(Extracted records):
--------------------

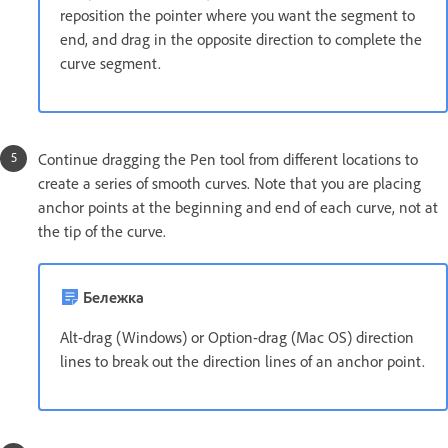
reposition the pointer where you want the segment to
end, and drag in the opposite direction to complete the
curve segment.
Continue dragging the Pen tool from different locations to
create a series of smooth curves. Note that you are placing
anchor points at the beginning and end of each curve, not at
the tip of the curve.
Бележка
Alt-drag (Windows) or Option-drag (Mac OS) direction
lines to break out the direction lines of an anchor point.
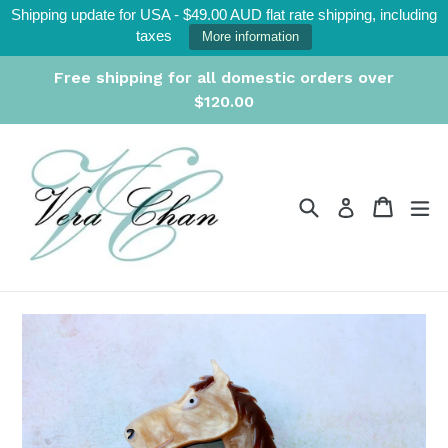
Skip
Shipping update for USA - $49.00 AUD flat rate shipping, including
to
taxes
More information
content
Free shipping for all domestic orders over
$120.00
Search
Cart
Cart
ex
Log in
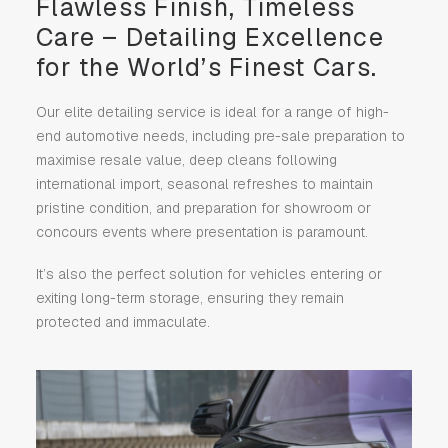
Flawless Finish, Timeless
Care – Detailing Excellence
for the World’s Finest Cars.
Our elite detailing service is ideal for a range of high-
end automotive needs, including pre-sale preparation to
maximise resale value, deep cleans following
international import, seasonal refreshes to maintain
pristine condition, and preparation for showroom or
concours events where presentation is paramount.
It’s also the perfect solution for vehicles entering or
exiting long-term storage, ensuring they remain
protected and immaculate.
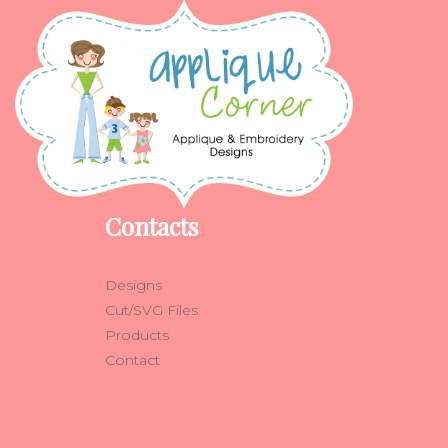
Contacts
Designs
Cut/SVG Files
Products
Contact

--------------------

(Your goal): Show the lines above that have the word "segment".

(Answer below):
reposition the pointer where you want the segment to
curve segment.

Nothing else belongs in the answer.